In Nevada, NV Energy filed a request with state legislators to require Fulcrum Bioenergy to pay “impact fees” for Fulcrum’s biofuel plant which has applied to purchase power from an alternative electric provider. The impact fees include long-term recurring charges related to renewable energy projects and a $1.179 million lump sum payment. Fulcrum’s waste to biofuels project broke ground in May and filed its exit application with the utility in June.
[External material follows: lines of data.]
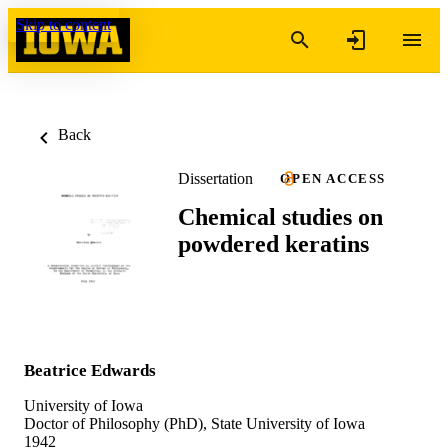
Skip to content
Back
Dissertation
OPEN ACCESS
Chemical studies on
powdered keratins
Beatrice Edwards
University of Iowa
Doctor of Philosophy (PhD), State University of Iowa
1942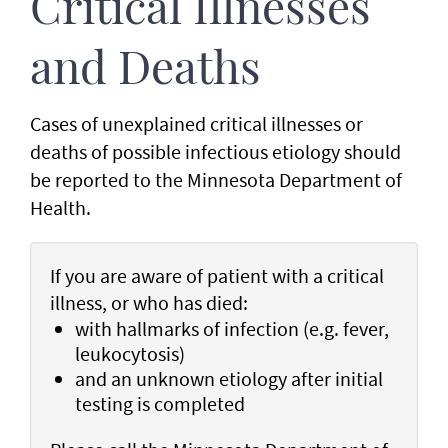
Critical Illnesses
and Deaths
Cases of unexplained critical illnesses or
deaths of possible infectious etiology should
be reported to the Minnesota Department of
Health.
If you are aware of patient with a critical
illness, or who has died:
with hallmarks of infection (e.g. fever,
leukocytosis)
and an unknown etiology after initial
testing is completed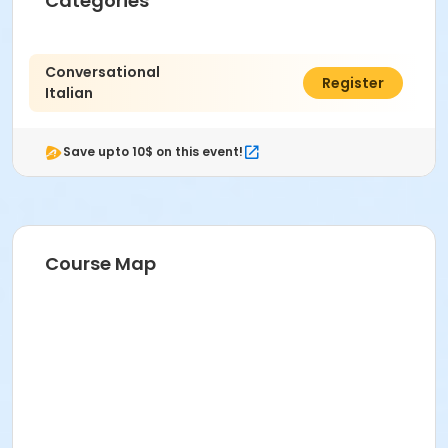
Categories
Conversational
$75.77
Register
Italian
Save upto 10$ on this event!
Course Map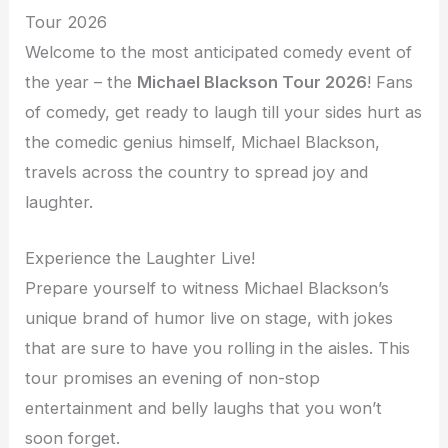
Tour 2026
Welcome to the most anticipated comedy event of
the year – the
Michael Blackson Tour 2026
! Fans
of comedy, get ready to laugh till your sides hurt as
the comedic genius himself, Michael Blackson,
travels across the country to spread joy and
laughter.
Experience the Laughter Live!
Prepare yourself to witness Michael Blackson’s
unique brand of humor live on stage, with jokes
that are sure to have you rolling in the aisles. This
tour promises an evening of non-stop
entertainment and belly laughs that you won’t
soon forget.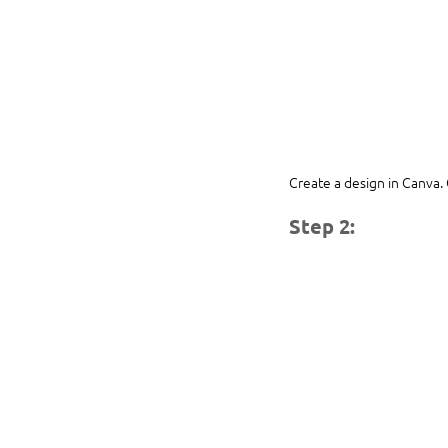
Create a design in Canva. 
Step 2: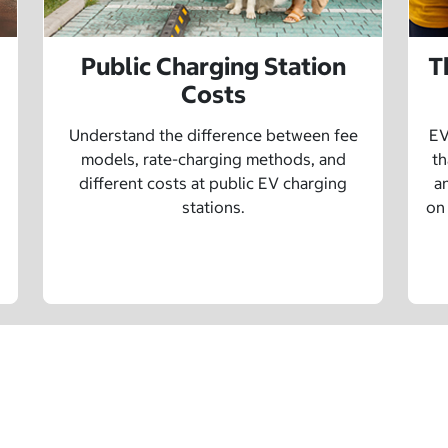
Public Charging Station
T
Costs
Understand the difference between fee
EV
models, rate-charging methods, and
th
different costs at public EV charging
a
stations.
on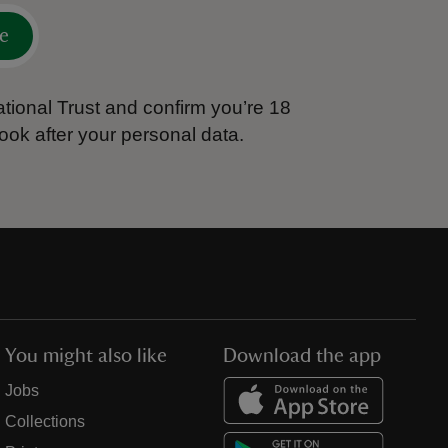
e
tional Trust and confirm you’re 18
ook after your personal data.
You might also like
Download the app
Jobs
Collections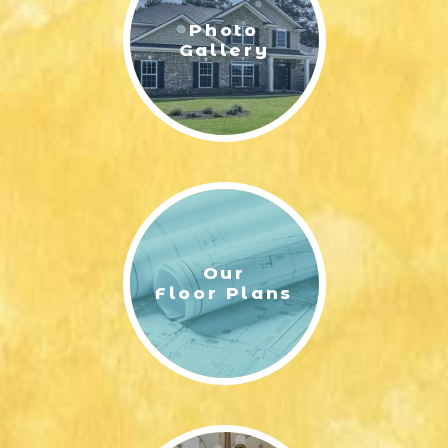
Photo
Gallery
Our
Floor Plans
This is allowed by Nevada law, but usually only after paying an “impact fee assessed by the state’s Public Utilities Commission to shield other ratepayers from higher costs,” according to The Nevada Independent.
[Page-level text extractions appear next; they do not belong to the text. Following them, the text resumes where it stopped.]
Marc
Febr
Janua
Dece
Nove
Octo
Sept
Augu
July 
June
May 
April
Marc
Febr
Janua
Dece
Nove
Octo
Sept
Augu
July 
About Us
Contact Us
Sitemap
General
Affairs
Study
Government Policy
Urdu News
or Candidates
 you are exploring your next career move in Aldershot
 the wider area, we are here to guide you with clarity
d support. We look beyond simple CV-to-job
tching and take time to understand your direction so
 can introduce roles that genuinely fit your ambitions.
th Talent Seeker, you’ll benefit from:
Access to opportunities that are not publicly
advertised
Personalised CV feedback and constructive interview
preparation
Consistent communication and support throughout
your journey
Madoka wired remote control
“PUC staff issued an analysis in August finding Fulcrum’s proposed exit application would not result in any financial impact to NV Energy or its customers, and that an impact fee wasn’t needed,” according to The Nevada Independent. “It also wrote that a “prudent utility” would be able to plan ahead and avoid any adverse impact as the company isn’t expected to come online until September 2019.”
However, NV Energy executive Shawn Elicegui wrote just last week that the utility should be entitled to various fees and recurring charges if the biofuels company exit application is accepted by the PUC, including a one-time $1.179 million charge for “lost portfolio optimization opportunities” for the utility’s transmission system, a separate “impact fee” payment and various recurring charges including payments related to the planned retirement of the coal-fired Valmy power plant.